OpenDNS has assembled a list of these keywords, as well as a list of domains commonly targeted by spammers.
The idea comes from algorithms mostly commonly used in fields such as bioinformatics and data mining, and uses natural language processing techniques.
A potentially fraudulent domain name is then compared to these lists, and then the probability of it being malicious is calculated based on this and other factors.
Those other factors include the use of uncommon domain name registrars, unusual hosting locations, and Whois information that doesn't match that of the parent domain.

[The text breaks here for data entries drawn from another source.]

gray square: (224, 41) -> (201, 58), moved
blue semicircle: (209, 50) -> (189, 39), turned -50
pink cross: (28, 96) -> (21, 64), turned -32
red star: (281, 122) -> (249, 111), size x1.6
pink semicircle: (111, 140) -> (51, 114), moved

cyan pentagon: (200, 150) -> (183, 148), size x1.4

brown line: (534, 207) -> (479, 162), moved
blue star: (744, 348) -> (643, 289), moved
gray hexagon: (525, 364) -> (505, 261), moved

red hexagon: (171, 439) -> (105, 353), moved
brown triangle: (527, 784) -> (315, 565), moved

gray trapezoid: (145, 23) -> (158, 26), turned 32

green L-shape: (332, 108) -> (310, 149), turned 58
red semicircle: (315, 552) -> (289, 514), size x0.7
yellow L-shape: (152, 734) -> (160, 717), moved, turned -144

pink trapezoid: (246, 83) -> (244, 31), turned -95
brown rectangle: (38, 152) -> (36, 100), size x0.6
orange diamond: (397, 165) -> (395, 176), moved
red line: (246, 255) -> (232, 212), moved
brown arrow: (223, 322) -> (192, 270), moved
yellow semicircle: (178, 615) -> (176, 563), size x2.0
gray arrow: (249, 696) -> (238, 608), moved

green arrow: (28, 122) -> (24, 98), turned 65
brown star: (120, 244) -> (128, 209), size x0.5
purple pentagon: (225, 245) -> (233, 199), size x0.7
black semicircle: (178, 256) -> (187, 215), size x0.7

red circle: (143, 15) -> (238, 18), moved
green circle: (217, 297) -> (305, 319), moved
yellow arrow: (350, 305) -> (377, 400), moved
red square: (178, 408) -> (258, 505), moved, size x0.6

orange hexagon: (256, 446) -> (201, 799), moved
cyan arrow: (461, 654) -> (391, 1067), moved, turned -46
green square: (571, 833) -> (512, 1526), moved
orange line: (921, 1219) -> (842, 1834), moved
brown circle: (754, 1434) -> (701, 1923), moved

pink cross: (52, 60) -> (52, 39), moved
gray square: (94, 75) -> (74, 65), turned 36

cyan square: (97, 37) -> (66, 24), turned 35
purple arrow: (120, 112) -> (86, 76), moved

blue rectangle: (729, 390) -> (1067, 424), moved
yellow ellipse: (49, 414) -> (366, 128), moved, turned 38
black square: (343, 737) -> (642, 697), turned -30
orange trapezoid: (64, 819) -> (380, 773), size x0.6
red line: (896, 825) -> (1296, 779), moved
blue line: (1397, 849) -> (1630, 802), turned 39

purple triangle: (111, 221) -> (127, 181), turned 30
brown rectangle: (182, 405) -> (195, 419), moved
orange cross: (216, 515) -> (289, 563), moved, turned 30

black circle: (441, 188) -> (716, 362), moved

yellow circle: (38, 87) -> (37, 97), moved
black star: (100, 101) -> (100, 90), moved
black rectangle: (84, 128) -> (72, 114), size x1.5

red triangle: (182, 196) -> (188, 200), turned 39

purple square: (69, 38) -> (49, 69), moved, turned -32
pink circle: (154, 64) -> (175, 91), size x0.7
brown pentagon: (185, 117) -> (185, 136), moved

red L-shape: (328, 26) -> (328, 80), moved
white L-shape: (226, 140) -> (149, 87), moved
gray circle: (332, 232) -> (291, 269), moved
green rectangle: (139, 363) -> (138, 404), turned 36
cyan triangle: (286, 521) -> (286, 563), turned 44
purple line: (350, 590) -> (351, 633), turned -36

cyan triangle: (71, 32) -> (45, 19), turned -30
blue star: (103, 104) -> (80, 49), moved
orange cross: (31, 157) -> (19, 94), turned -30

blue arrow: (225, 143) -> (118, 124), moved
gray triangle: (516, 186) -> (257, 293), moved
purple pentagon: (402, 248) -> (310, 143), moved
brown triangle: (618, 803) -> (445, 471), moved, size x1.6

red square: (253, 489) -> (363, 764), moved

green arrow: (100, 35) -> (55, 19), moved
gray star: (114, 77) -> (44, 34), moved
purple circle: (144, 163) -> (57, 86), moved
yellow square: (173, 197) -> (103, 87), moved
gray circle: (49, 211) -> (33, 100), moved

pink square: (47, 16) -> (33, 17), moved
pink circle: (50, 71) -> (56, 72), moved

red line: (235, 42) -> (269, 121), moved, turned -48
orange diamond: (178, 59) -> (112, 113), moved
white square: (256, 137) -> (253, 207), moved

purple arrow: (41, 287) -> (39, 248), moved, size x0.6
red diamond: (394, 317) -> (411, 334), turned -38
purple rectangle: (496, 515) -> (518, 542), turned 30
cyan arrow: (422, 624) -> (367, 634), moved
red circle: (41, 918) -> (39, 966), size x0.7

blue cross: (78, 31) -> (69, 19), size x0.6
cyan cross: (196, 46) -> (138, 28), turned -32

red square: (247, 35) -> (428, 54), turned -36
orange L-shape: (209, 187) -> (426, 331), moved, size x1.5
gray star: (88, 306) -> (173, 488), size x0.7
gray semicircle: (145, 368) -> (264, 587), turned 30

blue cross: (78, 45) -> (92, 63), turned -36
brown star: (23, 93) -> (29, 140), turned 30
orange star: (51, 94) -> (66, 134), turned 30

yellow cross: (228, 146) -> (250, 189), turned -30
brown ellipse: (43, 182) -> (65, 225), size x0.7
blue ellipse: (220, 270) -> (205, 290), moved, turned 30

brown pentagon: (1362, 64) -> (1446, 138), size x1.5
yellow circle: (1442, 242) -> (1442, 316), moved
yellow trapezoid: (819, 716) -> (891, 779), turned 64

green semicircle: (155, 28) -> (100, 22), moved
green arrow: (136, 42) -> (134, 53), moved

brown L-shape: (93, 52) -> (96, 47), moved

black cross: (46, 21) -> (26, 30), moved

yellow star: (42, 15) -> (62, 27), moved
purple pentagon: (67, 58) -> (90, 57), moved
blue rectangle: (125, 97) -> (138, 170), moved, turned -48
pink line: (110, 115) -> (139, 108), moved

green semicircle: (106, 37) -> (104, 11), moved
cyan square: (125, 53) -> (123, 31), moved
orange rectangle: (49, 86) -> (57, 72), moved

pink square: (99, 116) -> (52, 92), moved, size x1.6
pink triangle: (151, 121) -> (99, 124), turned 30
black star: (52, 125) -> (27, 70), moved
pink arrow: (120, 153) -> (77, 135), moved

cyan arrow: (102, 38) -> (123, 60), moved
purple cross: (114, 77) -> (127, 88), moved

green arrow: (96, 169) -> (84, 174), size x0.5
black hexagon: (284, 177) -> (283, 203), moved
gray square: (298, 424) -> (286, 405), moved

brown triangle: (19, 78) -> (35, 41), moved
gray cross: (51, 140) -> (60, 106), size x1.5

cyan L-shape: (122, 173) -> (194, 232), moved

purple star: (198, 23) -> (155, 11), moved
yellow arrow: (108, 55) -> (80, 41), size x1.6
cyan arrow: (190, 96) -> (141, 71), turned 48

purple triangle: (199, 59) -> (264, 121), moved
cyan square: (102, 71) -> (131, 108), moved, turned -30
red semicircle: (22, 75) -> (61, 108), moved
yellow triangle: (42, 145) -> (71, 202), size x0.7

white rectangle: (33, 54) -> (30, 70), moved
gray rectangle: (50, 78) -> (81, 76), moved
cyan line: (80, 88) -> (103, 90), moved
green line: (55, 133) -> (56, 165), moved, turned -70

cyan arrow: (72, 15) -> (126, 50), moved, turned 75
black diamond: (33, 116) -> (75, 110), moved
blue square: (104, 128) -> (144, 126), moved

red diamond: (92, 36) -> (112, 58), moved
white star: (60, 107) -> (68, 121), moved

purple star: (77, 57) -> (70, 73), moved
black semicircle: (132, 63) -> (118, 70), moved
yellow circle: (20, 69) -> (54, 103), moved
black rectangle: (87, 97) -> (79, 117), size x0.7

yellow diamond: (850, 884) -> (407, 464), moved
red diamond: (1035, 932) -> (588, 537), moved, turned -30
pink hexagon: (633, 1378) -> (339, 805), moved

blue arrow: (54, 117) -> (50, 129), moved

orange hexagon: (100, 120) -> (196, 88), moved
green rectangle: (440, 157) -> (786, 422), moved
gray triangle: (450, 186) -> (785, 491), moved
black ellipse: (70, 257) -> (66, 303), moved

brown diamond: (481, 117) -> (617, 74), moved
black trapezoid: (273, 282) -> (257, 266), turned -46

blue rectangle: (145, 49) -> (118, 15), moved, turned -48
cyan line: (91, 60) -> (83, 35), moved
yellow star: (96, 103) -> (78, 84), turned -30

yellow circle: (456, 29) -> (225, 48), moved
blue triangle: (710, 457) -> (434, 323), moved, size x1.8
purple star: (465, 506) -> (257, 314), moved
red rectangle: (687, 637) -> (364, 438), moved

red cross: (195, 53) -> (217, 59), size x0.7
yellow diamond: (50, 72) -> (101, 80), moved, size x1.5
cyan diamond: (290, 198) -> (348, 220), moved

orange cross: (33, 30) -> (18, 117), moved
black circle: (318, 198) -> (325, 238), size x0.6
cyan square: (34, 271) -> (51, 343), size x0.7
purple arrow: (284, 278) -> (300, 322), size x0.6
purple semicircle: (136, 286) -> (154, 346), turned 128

Using just the keywords alone is not enough. The owners of the original, legitimate site might legitimately register related domain names, either for special subsites, or to help protect their users against typos and misspellings. Or they might grab back the phishing domains from criminals and redirect them to a legitimate site.
"But if, say, Facebook launched a new page, it would stand to reason that the site would be hosted on an IP address or data center controlled by Facebook," said Hay. And it would be registered with the company's usual registrar, not a small outfit in Kuala Lumpur.
So a combination approach of looking at keywords and registrar information can help spot new phishing sites while minimizing false positives, he said.
OpenDNS provides DNS-based security services in the cloud to more than 10,000 enterprises, schools, and religious institutions trying to protect employees or children from malicious sites, processing more than 70 billion Internet request per day.
OpenDNS has been trying out the new technique, which they call NLPRank, for the past two months.
In that time, Hay said, the company has found thousands of new phishing domains and manually added them to its block lists.
For example, last month, NLPRank released a report about a new set of PayPal phishing sites with domains like securitycheck-paypal dot com, and x-paypal dot com. Both sites looked extremely realistic because they copied the text, colors, images and even the HTML itself from the real site.
"What we're doing right now is still proving the model," Hay said. Right now, newly-detected phishing sites are manually reviewed before being added to the system.
The algorithms are still being tweaked, and new indicators being added, he said, to reduce the number of false positives.
There is no date set yet for when NLPRank will become an automated feature of the OpenDMS platform.
"We just want to make 100 percent sure that we're happy with he false positive rate, that we're not going to introduce any problems for customers," said Hay.